• _GIVEN TASK 1_:
According to the Restoration Hardware article, why do home furnishing companies track the housing market?

• _TEXT_:

===============

Restoration Hardware: Must Restore Itself The Hard Way

| About: RH (RH)

Summary

A multi-billion dollar company acting like a startup.

What the CEO should restore.

This is either the bottom or the end.

2016 was rather a good year for most of the home furnishing companies, thanks to a positive year for the US real estate (+4.4%). As mentioned in our previous article on Ethan Allen (NYSE:ETH), the home furnishing business is strongly correlated to the housing market performance as consumers tend to renew home furniture more frequently when moving to a new house.

However, Restoration Hardware (NYSE:RH) was the exception of the industry, the largest laggard by far, as its shares tumbled by -60%. We will discuss whether we are at the bottom of the curve or is it the beginning of the end?

RH Chart

RH data by YCharts

Let's quickly explain how the company was transformed from a small restoration boutique to a billion dollar business. Restoration Hardware was born in 1979 in Eureka (California) when Stephen Gordon, a graduate in psychology, decided to turn his Victorian house in a store for Californian households. The primary positioning was affordable hardware and after relevant but light promotion campaigns on the radio, Gordon opened a 500-square meter store in the same town. In 1998, the company went public for the first time with a $20 million market capitalization. In 2001, Gary Friedman was appointed as CEO with a strong track-record at major competitor Williams-Sonoma (NYSE:WSM)". In 2007, amid the housing crisis, rumors of a takeover bid by retailer Sears (NASDAQ:SHLD) emerged, RH was finally taken private by PE firm Catterton Partners. Gary Friedman remained CEO and became the chairman of the company to lead the new strategy: close small stores to open immense yet glamorous design galleries, and target the upper-end of the market with luxury home furniture.

===============

• _GIVEN TASK 2_:
In the first listing below, retype everything from the line containing "Transcribe the sheet" down to the line containing "b'8~ b'8 c'8", including both of those lines.

• _SOURCE MATERIAL_:
===============

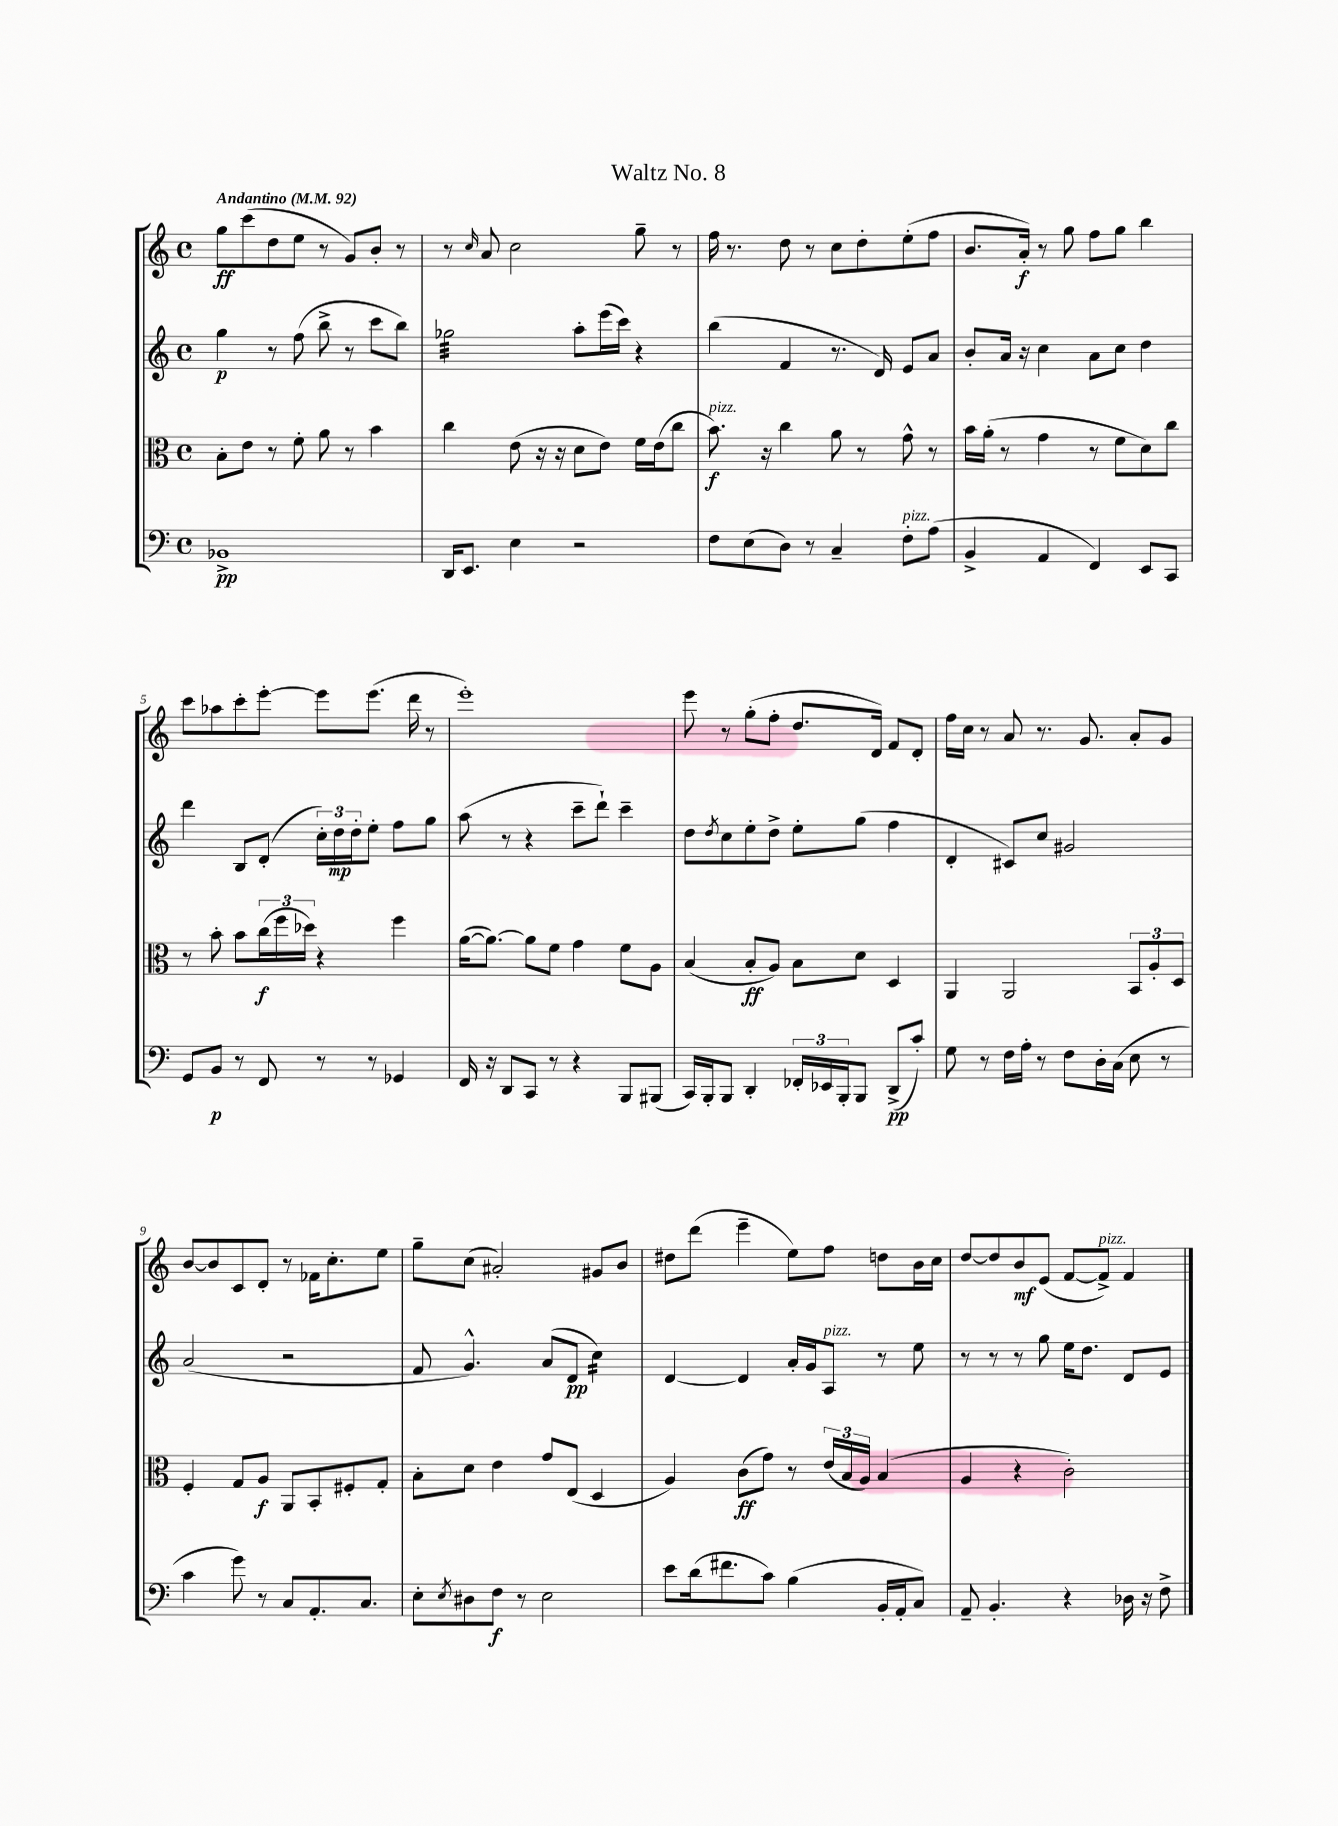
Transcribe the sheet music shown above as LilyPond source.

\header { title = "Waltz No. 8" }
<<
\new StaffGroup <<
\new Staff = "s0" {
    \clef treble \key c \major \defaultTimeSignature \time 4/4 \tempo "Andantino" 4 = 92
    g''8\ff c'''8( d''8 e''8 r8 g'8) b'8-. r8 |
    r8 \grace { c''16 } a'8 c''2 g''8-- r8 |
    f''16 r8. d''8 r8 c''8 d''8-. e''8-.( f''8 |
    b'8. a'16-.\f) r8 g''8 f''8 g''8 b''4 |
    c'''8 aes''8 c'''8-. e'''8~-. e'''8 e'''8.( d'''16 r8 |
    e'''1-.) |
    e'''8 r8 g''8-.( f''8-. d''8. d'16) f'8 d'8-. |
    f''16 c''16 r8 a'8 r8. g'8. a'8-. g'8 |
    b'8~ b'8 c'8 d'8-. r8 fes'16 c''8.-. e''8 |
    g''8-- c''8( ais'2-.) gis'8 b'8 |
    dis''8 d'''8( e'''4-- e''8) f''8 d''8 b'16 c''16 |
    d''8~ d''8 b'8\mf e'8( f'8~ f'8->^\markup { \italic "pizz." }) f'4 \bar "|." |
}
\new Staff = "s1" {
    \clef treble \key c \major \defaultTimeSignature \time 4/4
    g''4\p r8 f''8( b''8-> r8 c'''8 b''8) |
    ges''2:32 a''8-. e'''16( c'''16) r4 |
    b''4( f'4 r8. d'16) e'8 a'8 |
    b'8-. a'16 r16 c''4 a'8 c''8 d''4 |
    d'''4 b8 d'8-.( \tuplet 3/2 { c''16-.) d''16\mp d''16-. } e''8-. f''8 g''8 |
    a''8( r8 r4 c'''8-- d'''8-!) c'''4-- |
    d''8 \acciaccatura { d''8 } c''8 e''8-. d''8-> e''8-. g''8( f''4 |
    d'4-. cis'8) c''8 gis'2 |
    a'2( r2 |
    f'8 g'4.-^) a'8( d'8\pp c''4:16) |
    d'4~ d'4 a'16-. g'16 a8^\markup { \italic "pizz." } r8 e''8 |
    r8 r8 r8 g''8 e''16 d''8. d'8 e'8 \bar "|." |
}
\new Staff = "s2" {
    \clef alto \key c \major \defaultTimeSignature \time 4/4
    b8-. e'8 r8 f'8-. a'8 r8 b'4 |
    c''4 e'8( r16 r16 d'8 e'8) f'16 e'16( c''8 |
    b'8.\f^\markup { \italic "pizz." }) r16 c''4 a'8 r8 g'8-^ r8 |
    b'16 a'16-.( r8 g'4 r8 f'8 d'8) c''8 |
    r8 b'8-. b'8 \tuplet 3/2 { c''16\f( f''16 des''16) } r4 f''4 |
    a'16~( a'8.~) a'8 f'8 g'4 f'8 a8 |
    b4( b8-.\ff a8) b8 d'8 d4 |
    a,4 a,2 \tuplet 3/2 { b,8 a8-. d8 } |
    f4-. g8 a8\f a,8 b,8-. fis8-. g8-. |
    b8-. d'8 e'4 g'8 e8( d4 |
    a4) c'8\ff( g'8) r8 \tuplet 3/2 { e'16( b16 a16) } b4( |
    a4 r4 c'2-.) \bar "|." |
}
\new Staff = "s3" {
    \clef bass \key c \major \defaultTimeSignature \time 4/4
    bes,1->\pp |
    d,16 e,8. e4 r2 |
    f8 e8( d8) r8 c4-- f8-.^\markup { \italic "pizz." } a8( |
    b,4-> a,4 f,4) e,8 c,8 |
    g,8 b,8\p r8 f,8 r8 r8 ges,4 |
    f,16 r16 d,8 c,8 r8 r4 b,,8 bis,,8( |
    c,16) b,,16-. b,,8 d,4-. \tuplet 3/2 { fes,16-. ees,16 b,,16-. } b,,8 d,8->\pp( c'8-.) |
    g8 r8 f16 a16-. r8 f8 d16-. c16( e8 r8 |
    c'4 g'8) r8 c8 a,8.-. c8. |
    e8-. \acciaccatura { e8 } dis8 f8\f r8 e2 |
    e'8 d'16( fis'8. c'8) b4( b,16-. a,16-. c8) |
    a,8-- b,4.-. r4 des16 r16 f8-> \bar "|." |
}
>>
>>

===============

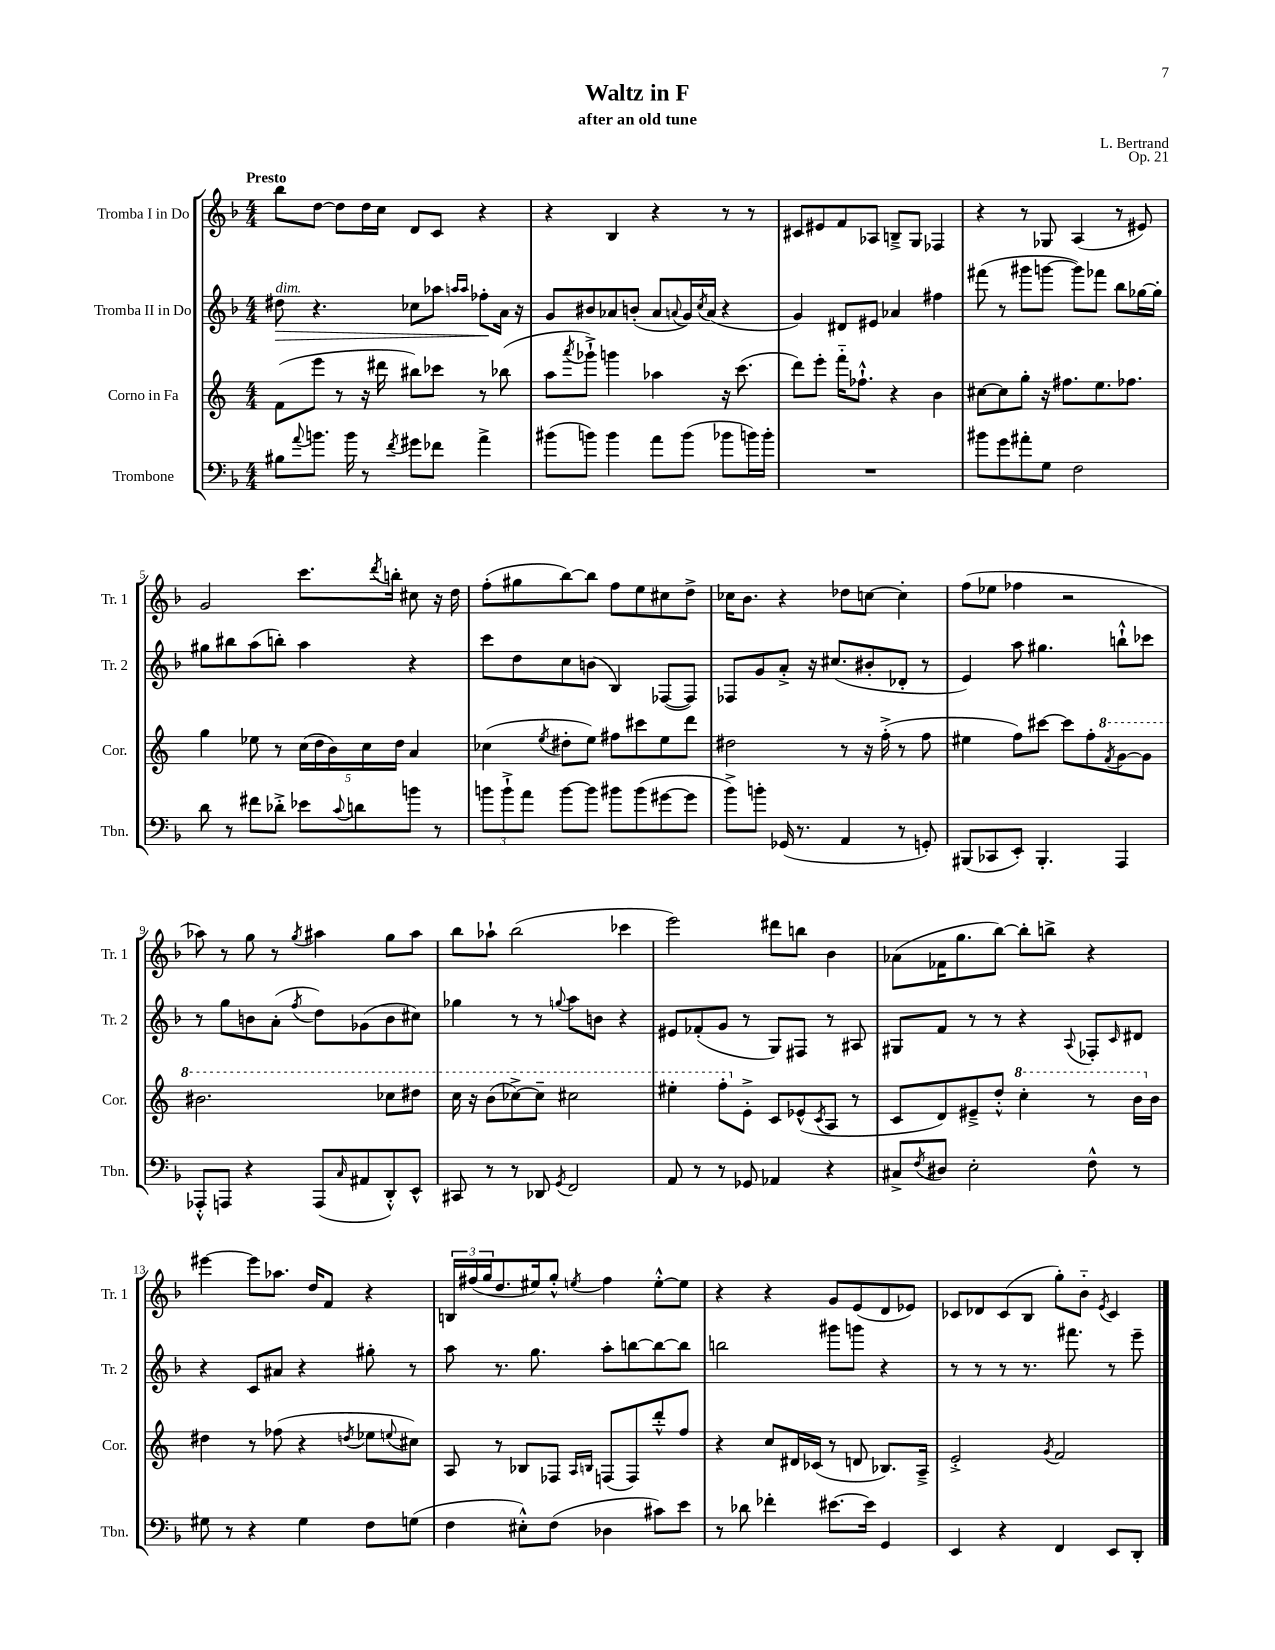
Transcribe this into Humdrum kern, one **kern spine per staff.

===============

• _FINAL ANSWER 1_:
Their business is strongly tied to how housing performs because people tend to replace their furniture more often when they move into a new house.

• _FINAL ANSWER 2_:
Transcribe the sheet music shown above as LilyPond source.

\header { title = "Waltz No. 8" }
<<
\new StaffGroup <<
\new Staff = "s0" {
    \clef treble \key c \major \defaultTimeSignature \time 4/4 \tempo "Andantino" 4 = 92
    g''8\ff c'''8( d''8 e''8 r8 g'8) b'8-. r8 |
    r8 \grace { c''16 } a'8 c''2 g''8-- r8 |
    f''16 r8. d''8 r8 c''8 d''8-. e''8-.( f''8 |
    b'8. a'16-.\f) r8 g''8 f''8 g''8 b''4 |
    c'''8 aes''8 c'''8-. e'''8~-. e'''8 e'''8.( d'''16 r8 |
    e'''1-.) |
    e'''8 r8 g''8-.( f''8-. d''8. d'16) f'8 d'8-. |
    f''16 c''16 r8 a'8 r8. g'8. a'8-. g'8 |
    b'8~ b'8 c'8 d'8-. r8 fes'16 c''8.-. e''8 |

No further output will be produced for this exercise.